Intestinal virus study shows major changes associated with inflammatory bowel disease
Unexpected patterns emerged in the microbial and viral communities of mice with intestinal inflammation during a study that examined the intestinal tracts of diseased and healthy mice. Spearheaded by researchers at North Carolina State University, the University of Texas Southwestern Medical Center and the University of Colorado, the study could lead to better understanding of potential causes and markers of inflammatory bowel disease.
Studying the microbiome—the community of microorganisms inhabiting animals and plants—has become a major scientific focus in recent years, as researchers work to tease apart various interactions of microorganisms inside the gut in order to understand how they affect health.
While much of the focus of health-related microbiome studies is on bacteria, Manuel Kleiner, a NC State microbiologist, wanted to learn more about bacteriophages and their potential role in intestinal inflammation. Bacteriophages are viruses that infect and often kill bacteria. Bacteriophages vastly outnumber bacteria and thus have major effects on the trillions of bacteria living in the human intestinal tract.
Using new quantitative metagenomics techniques specifically developed to better study viruses in the intestinal tract, the team of researchers compared the phage communities in healthy mice and mice that had inflamed intestinal tracts.
“We wanted to see how virus and bacterial communities differ in disease and healthy conditions,” Kleiner said.
In healthy mice, bacterial and phage communities remained rather stable and comparable over time, which the researchers predicted.

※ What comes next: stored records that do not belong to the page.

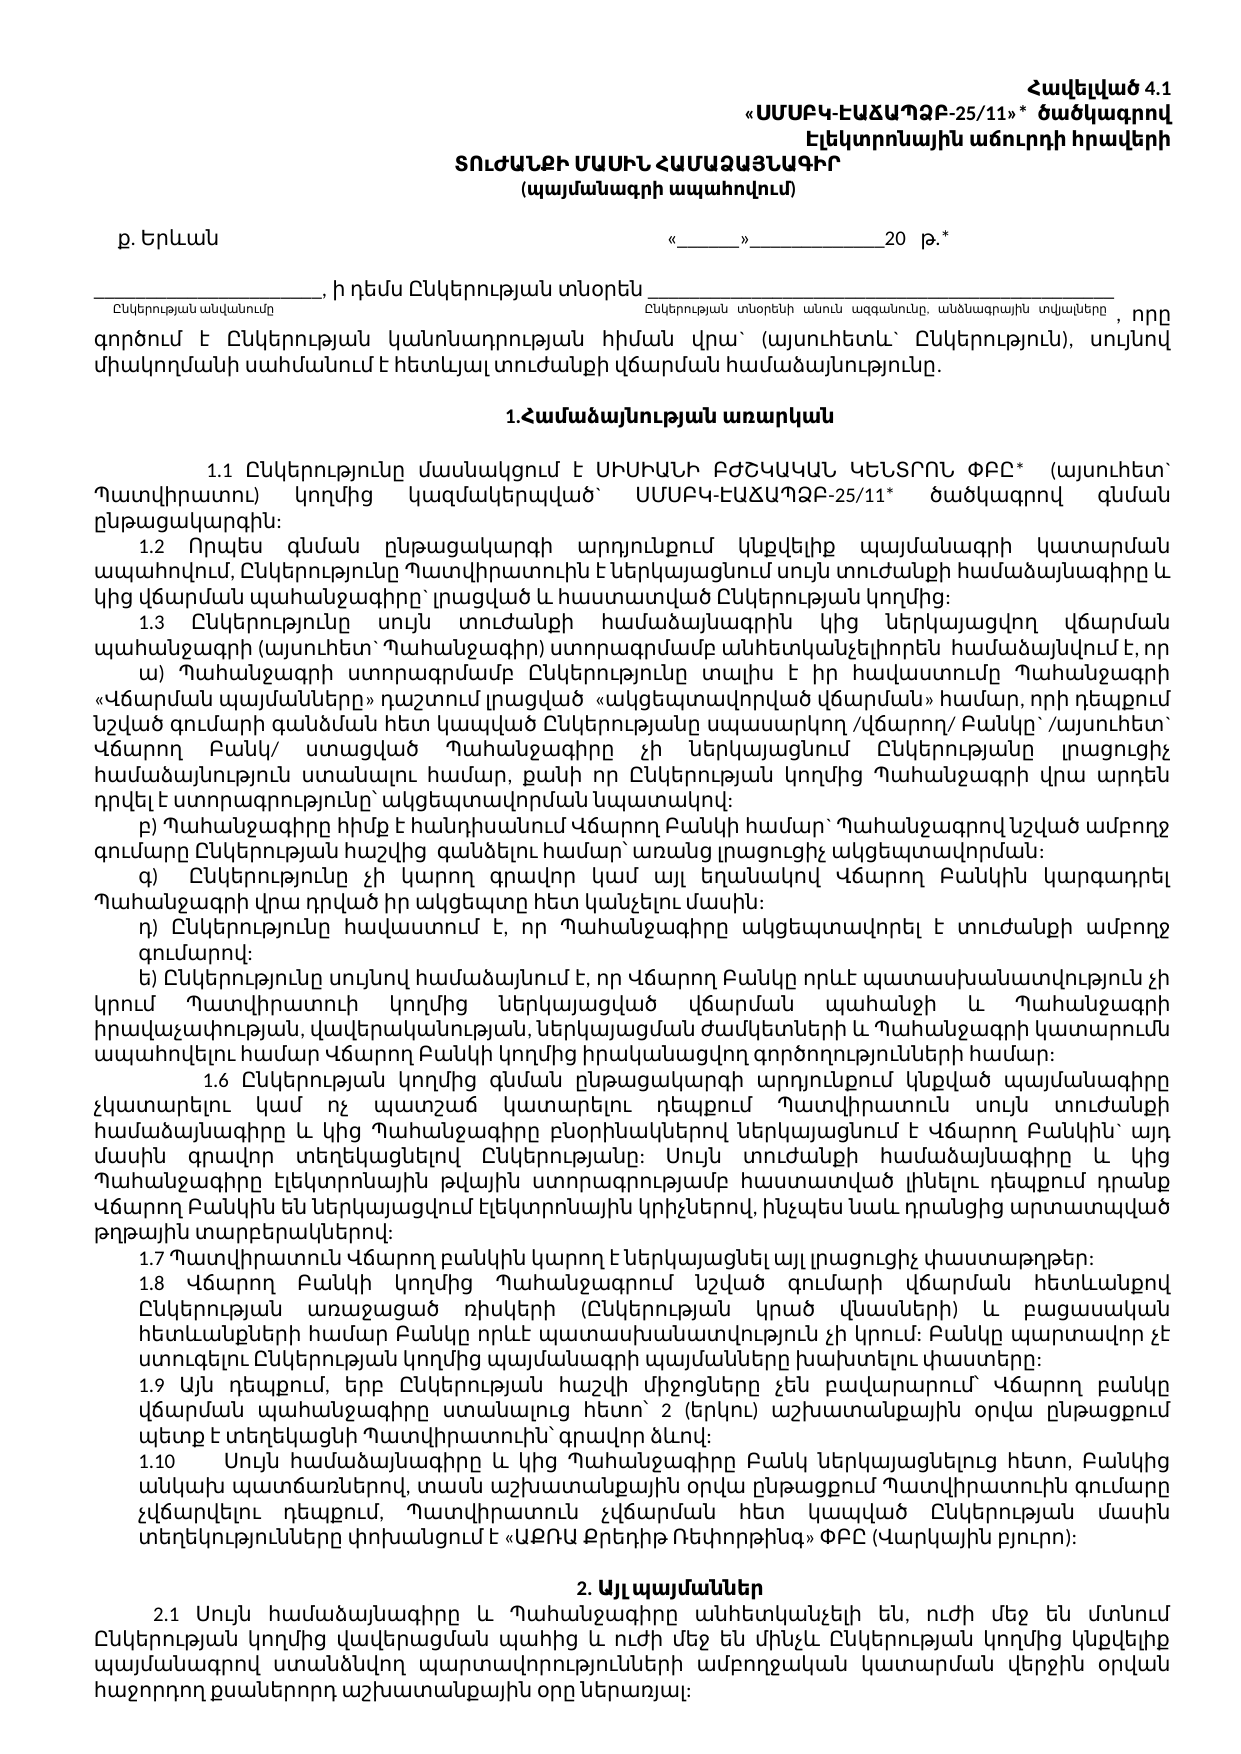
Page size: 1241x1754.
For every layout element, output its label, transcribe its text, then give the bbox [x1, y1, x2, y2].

text ե) Ընկերությունը սույնով համաձայնում է, որ Վճարող Բանկը որևէ պատասխանատվություն չի կրում Պատվիրատուի կողմից ներկայացված վճարման պահանջի և Պահանջագրի իրավաչափության, վավերականության, ներկայացման ժամկետների և Պահանջագրի կատարումն ապահովելու համար Վճարող Բանկի կողմից իրականացվող գործողությունների համար: [94, 965, 1171, 1067]
text 1.1 Ընկերությունը մասնակցում է ՍԻՍԻԱՆԻ ԲԺՇԿԱԿԱՆ ԿԵՆՏՐՈՆ ՓԲԸ* (այսուհետ` Պատվիրատու) կողմից կազմակերպված` ՍՄՍԲԿ-ԷԱՃԱՊՁԲ-25/11* ծածկագրով գնման ընթացակարգին: [94, 457, 1171, 533]
text 1.6 Ընկերության կողմից գնման ընթացակարգի արդյունքում կնքված պայմանագիրը չկատարելու կամ ոչ պատշաճ կատարելու դեպքում Պատվիրատուն սույն տուժանքի համաձայնագիրը և կից Պահանջագիրը բնօրինակներով ներկայացնում է Վճարող Բանկին` այդ մասին գրավոր տեղեկացնելով Ընկերությանը: Սույն տուժանքի համաձայնագիրը և կից Պահանջագիրը էլեկտրոնային թվային ստորագրությամբ հաստատված լինելու դեպքում դրանք Վճարող Բանկին են ներկայացվում էլեկտրոնային կրիչներով, ինչպես նաև դրանցից արտատպված թղթային տարբերակներով: [94, 1067, 1171, 1245]
text 2. Այլ պայմաններ [169, 1575, 1171, 1601]
text 1.7 Պատվիրատուն Վճարող բանկին կարող է ներկայացնել այլ լրացուցիչ փաստաթղթեր: [138, 1245, 1171, 1270]
text Հավելված 4.1 [94, 75, 1171, 100]
text գ) Ընկերությունը չի կարող գրավոր կամ այլ եղանակով Վճարող Բանկին կարգադրել Պահանջագրի վրա դրված իր ակցեպտը հետ կանչելու մասին: [94, 864, 1171, 914]
text «ՍՄՍԲԿ-ԷԱՃԱՊՁԲ-25/11»* ծածկագրով [94, 100, 1171, 126]
text դ) Ընկերությունը հավաստում է, որ Պահանջագիրը ակցեպտավորել է տուժանքի ամբողջ գումարով: [138, 914, 1171, 965]
text 1.9 Այն դեպքում, երբ Ընկերության հաշվի միջոցները չեն բավարարում՝ Վճարող բանկը վճարման պահանջագիրը ստանալուց հետո՝ 2 (երկու) աշխատանքային օրվա ընթացքում պետք է տեղեկացնի Պատվիրատուին՝ գրավոր ձևով: [138, 1372, 1171, 1448]
text ՏՈւԺԱՆՔԻ ՄԱՍԻՆ ՀԱՄԱՁԱՅՆԱԳԻՐ [94, 151, 1171, 177]
text ա) Պահանջագրի ստորագրմամբ Ընկերությունը տալիս է իր հավաստումը Պահանջագրի «Վճարման պայմանները» դաշտում լրացված «ակցեպտավորված վճարման» համար, որի դեպքում նշված գումարի գանձման հետ կապված Ընկերությանը սպասարկող /վճարող/ Բանկը` /այսուհետ` Վճարող Բանկ/ ստացված Պահանջագիրը չի ներկայացնում Ընկերությանը լրացուցիչ համաձայնություն ստանալու համար, քանի որ Ընկերության կողմից Պահանջագրի վրա արդեն դրվել է ստորագրությունը՝ ակցեպտավորման նպատակով: [94, 660, 1171, 813]
text 1.8 Վճարող Բանկի կողմից Պահանջագրում նշված գումարի վճարման հետևանքով Ընկերության առաջացած ռիսկերի (Ընկերության կրած վնասների) և բացասական հետևանքների համար Բանկը որևէ պատասխանատվություն չի կրում: Բանկը պարտավոր չէ ստուգելու Ընկերության կողմից պայմանագրի պայմանները խախտելու փաստերը: [138, 1270, 1171, 1372]
text ______________________, ի դեմս Ընկերության տնօրեն _____________________________________________ [94, 276, 1171, 301]
text 1.3 Ընկերությունը սույն տուժանքի համաձայնագրին կից ներկայացվող վճարման պահանջագրի (այսուհետ` Պահանջագիր) ստորագրմամբ անհետկանչելիորեն համաձայնվում է, որ [94, 609, 1171, 660]
text 2.1 Սույն համաձայնագիրը և Պահանջագիրը անհետկանչելի են, ուժի մեջ են մտնում Ընկերության կողմից վավերացման պահից և ուժի մեջ են մինչև Ընկերության կողմից կնքվելիք պայմանագրով ստանձնվող պարտավորությունների ամբողջական կատարման վերջին օրվան հաջորդող քսաներորդ աշխատանքային օրը ներառյալ: [94, 1601, 1171, 1702]
text 1.10 Սույն համաձայնագիրը և կից Պահանջագիրը Բանկ ներկայացնելուց հետո, Բանկից անկախ պատճառներով, տասն աշխատանքային օրվա ընթացքում Պատվիրատուին գումարը չվճարվելու դեպքում, Պատվիրատուն չվճարման հետ կապված Ընկերության մասին տեղեկությունները փոխանցում է «ԱՔՌԱ Քրեդիթ Ռեփորթինգ» ՓԲԸ (Վարկային բյուրո): [138, 1448, 1171, 1550]
text 1.Համաձայնության առարկան [169, 403, 1171, 428]
text (պայմանագրի ապահովում) [94, 177, 1171, 199]
text բ) Պահանջագիրը հիմք է հանդիսանում Վճարող Բանկի համար` Պահանջագրով նշված ամբողջ գումարը Ընկերության հաշվից գանձելու համար՝ առանց լրացուցիչ ակցեպտավորման: [94, 813, 1171, 864]
text ք. Երևան «______»_____________20 թ.* [94, 225, 1171, 250]
text Էլեկտրոնային աճուրդի հրավերի [94, 126, 1171, 151]
text Ընկերության անվանումը Ընկերության տնօրենի անուն ազգանունը, անձնագրային տվյալները , որը գործում է Ընկերության կանոնադրության հիման վրա` (այսուհետև` Ընկերություն), սույնով միակողմանի սահմանում է հետևյալ տուժանքի վճարման համաձայնությունը. [94, 301, 1171, 377]
text 1.2 Որպես գնման ընթացակարգի արդյունքում կնքվելիք պայմանագրի կատարման ապահովում, Ընկերությունը Պատվիրատուին է ներկայացնում սույն տուժանքի համաձայնագիրը և կից վճարման պահանջագիրը` լրացված և հաստատված Ընկերության կողմից: [94, 533, 1171, 609]
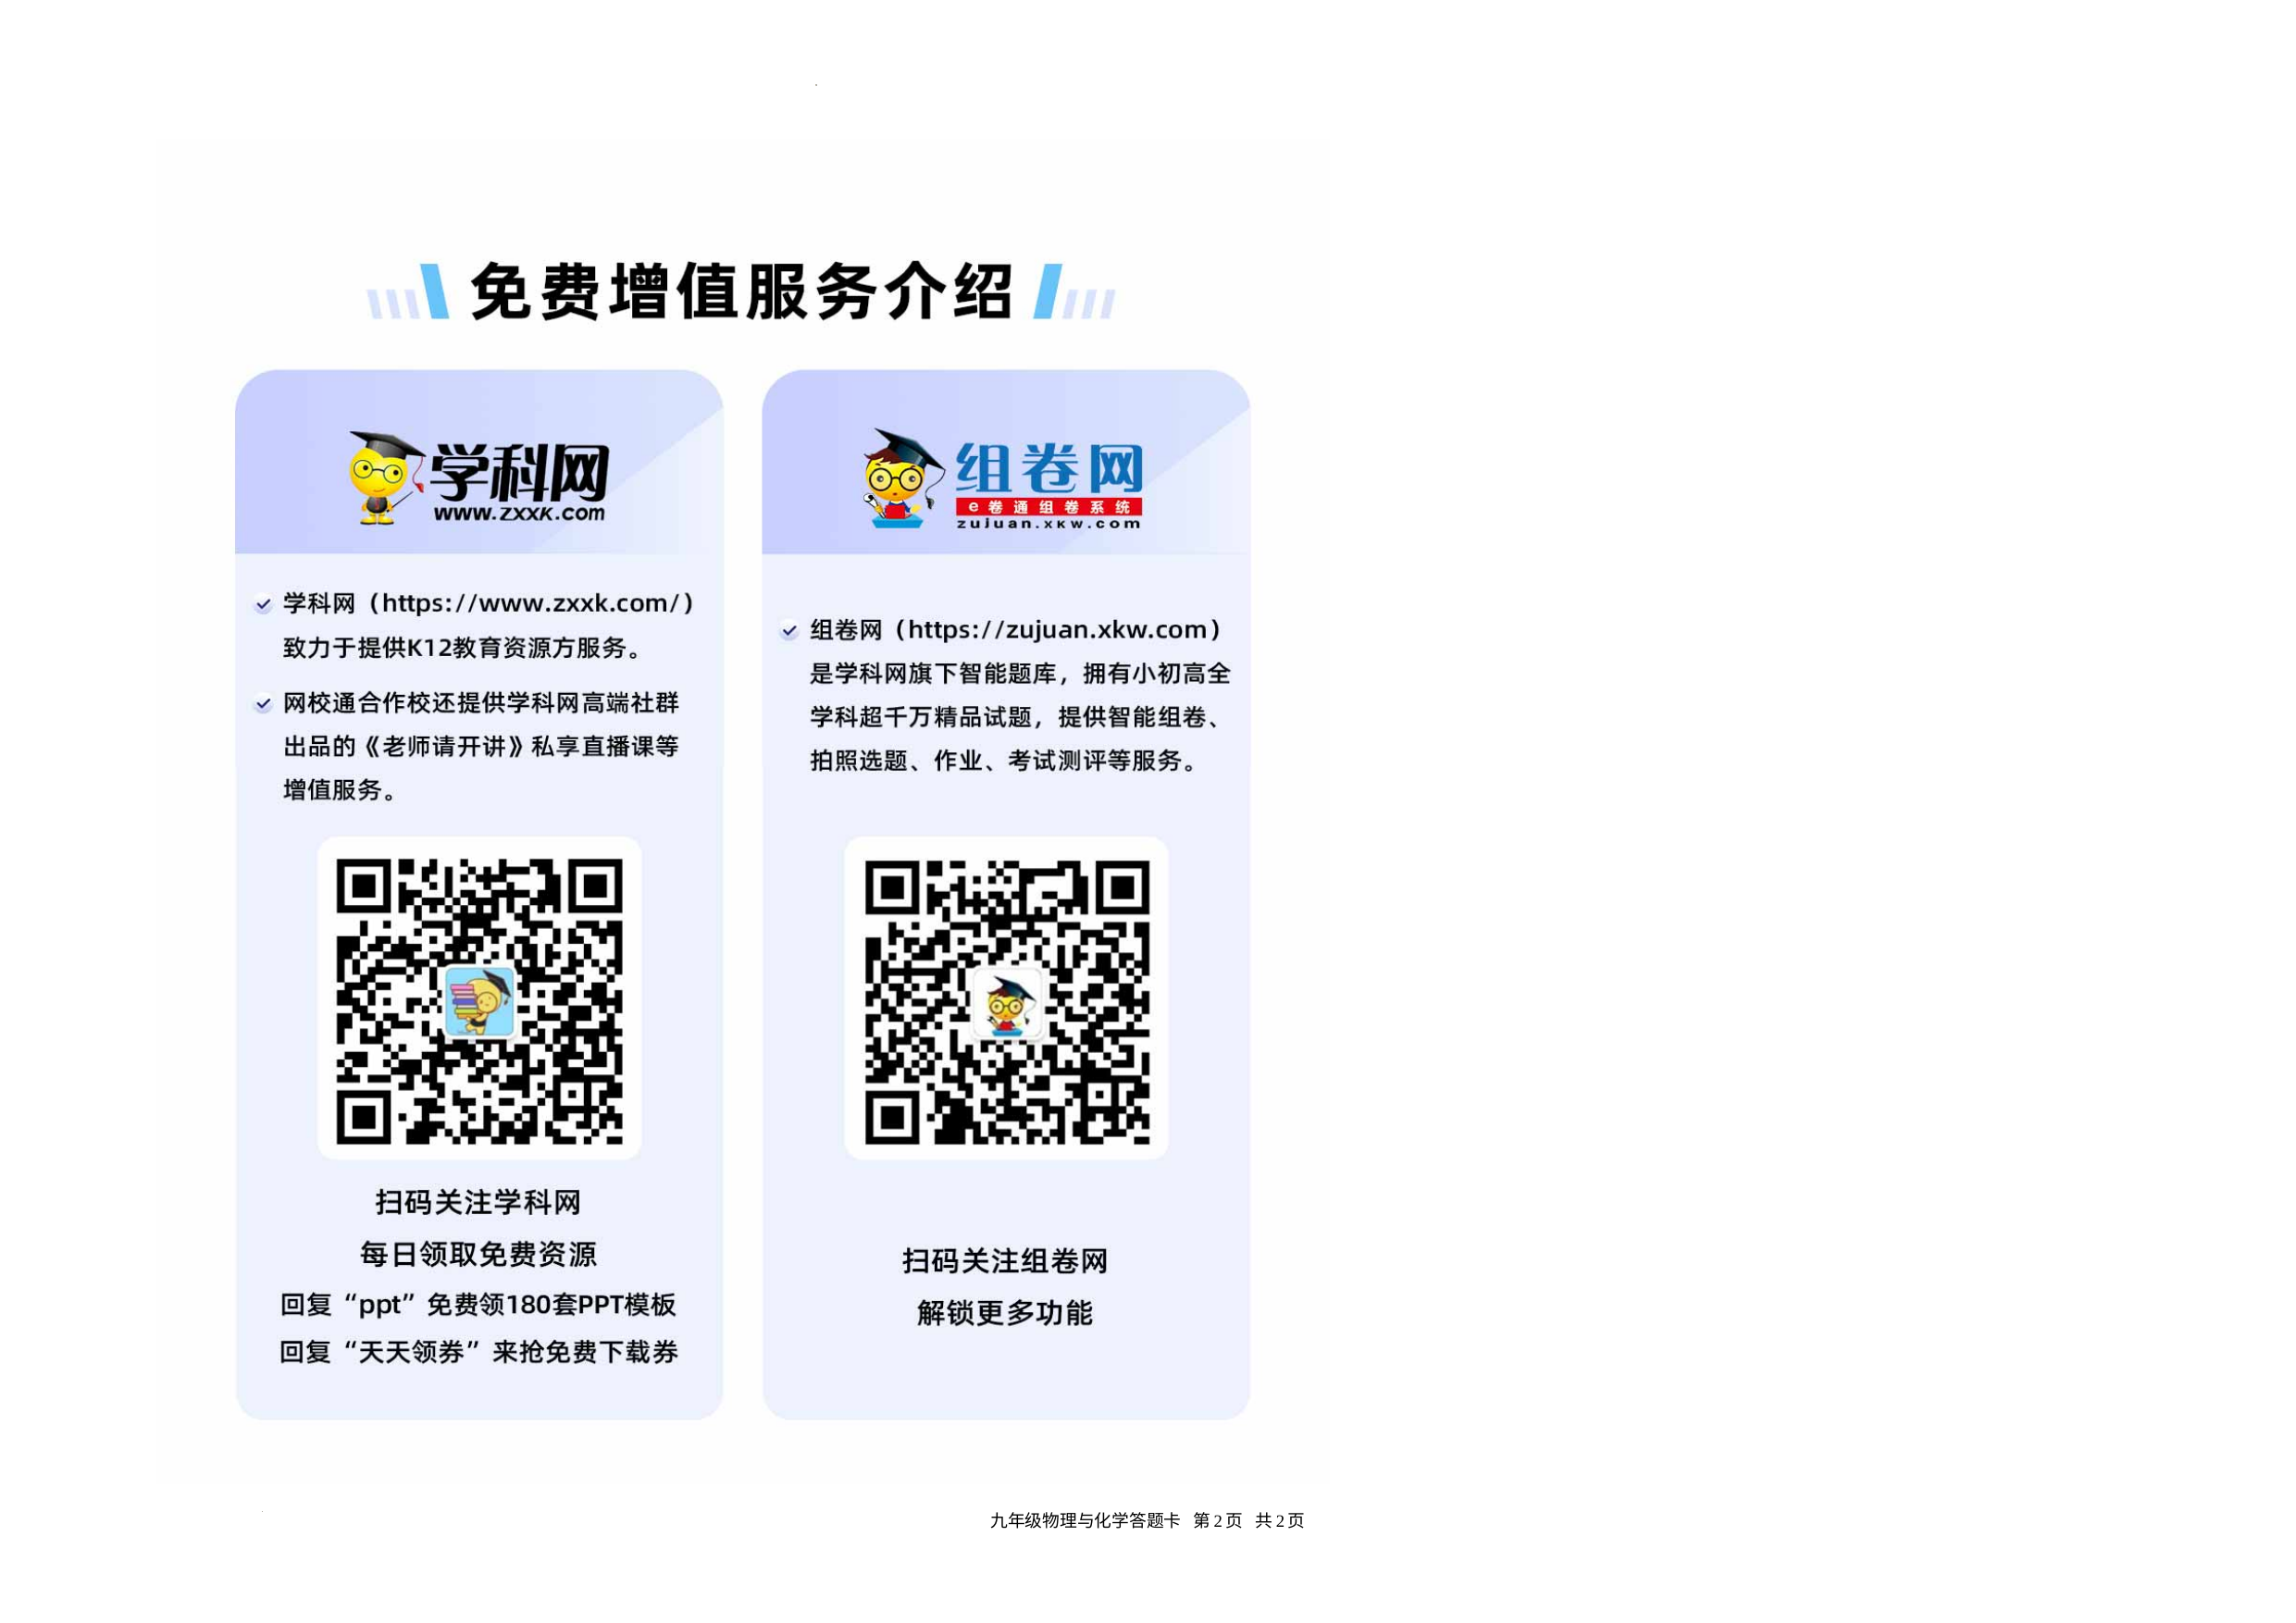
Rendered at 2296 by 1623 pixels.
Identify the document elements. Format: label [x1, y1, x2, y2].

Generally, changes in the number of of specific species of bacteria led to corresponding changes in the number of their viral predators.
Yet diseased mice showed unexpected results. The viral communities in diseased mice over time got more and more different not only from the healthy mice, which was expected, but also between diseased mice. The number of bacteriophages that were detectable in diseased mice dropped enormously, and the remaining few bacteriophages became very abundant. Several of these bacteriophages are known to infect disease-causing bacteria, which also increased in abundance. However, some of the bacteriophages that became more dominant during inflammation were not linked to any of the disease-causing bacteria.
“Diseased mice showed individual divergent—seemingly random—increases in the abundance of some bacteriophages that are not associated with disease-causing bacteria. We speculate that inflammation or other mouse defenses may impact these bacteriophages,” Kleiner said.
Moreover, the researchers compared these patterns to existing data and literature on healthy and diseased human microbial communities. Interestingly, and surprisingly, many of the patterns seen in healthy and diseased mice respectively “overlap with healthy and diseased human viral communities,” Kleiner said.
“This was unexpected, as mouse studies are frequently viewed as limited when looking for links to human health, but we could show that there are consistent patterns in the viral community in inflammation in both mice and humans,” Kleiner said.